A breach is likely to be taken into account by tribunals when asking whether dismissal was reasonable in all the circumstances of the case (in other words, fair or unfair). The insured should, therefore, satisfy itself that its practices and procedures serve a legitimate purpose and can be justified. Obtaining express consent to, and providing an explanation for, acts that invade privacy, although not an absolute defence, is a starting point for employers and might well be included as a policy condition.

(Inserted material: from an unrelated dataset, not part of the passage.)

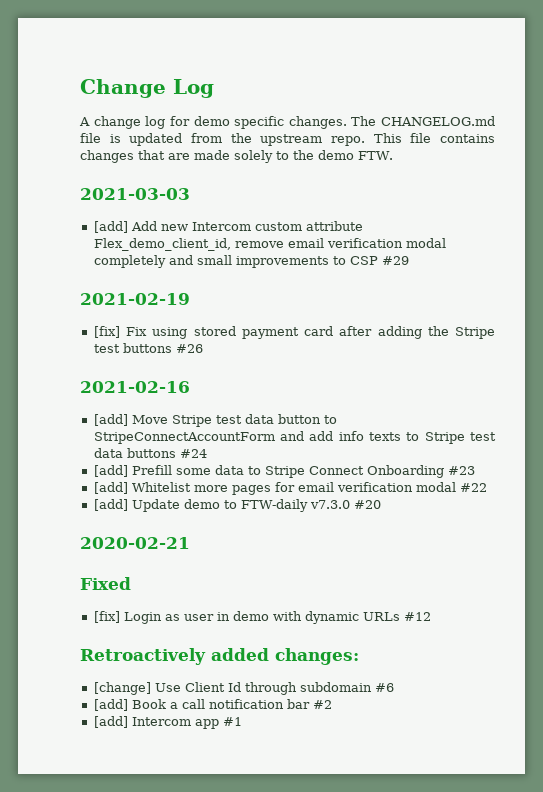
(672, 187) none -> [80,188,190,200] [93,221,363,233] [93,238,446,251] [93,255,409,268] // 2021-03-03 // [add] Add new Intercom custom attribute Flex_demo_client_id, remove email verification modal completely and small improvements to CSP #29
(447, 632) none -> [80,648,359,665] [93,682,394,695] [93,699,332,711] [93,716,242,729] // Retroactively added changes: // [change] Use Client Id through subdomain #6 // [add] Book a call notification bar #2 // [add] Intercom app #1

Articles 9 and 10 also have implications. Article 9 protects a person’s right to hold, practise and observe religious beliefs. Currently, the Race Relations Act does not extend to religious discrimination, but the dismissal of an employee for reasons stemming from religious beliefs or practices, in breach of Article 9, could well be seen as unfair by a tribunal, even if the Act does not ultimately extend the scope of UK discrimination legislation to religion.

Freedom of expression

Article 10 confirms a person’s right to freedom of expression. What then of an employee who is dismissed for contravening a dress code or for expressing views about his employer or the actions of his employer? (see article p21) A tribunal is likely to be persuaded to assess the fairness of such a dismissal in the light of Article 10, by balancing an employee’s desire to express his personality or beliefs with the employer’s wish to project a certain image or to protect some other interest.

An insurer making enquiries of a prospective insured before accepting cover, typically a review of contracts, policies and procedures, should now be aware of this potential for claims stemming indirectly from the Act. Policy wording may well have to be revised accordingly.

With small to medium-sized businesses in particular fearing the impact of a fast-growing body of employment rights – a trend that is undoubtedly set to continue and accelerate – the protection offered by EPL policies has never been more important.

Note: The article above may not contain up-to-date information.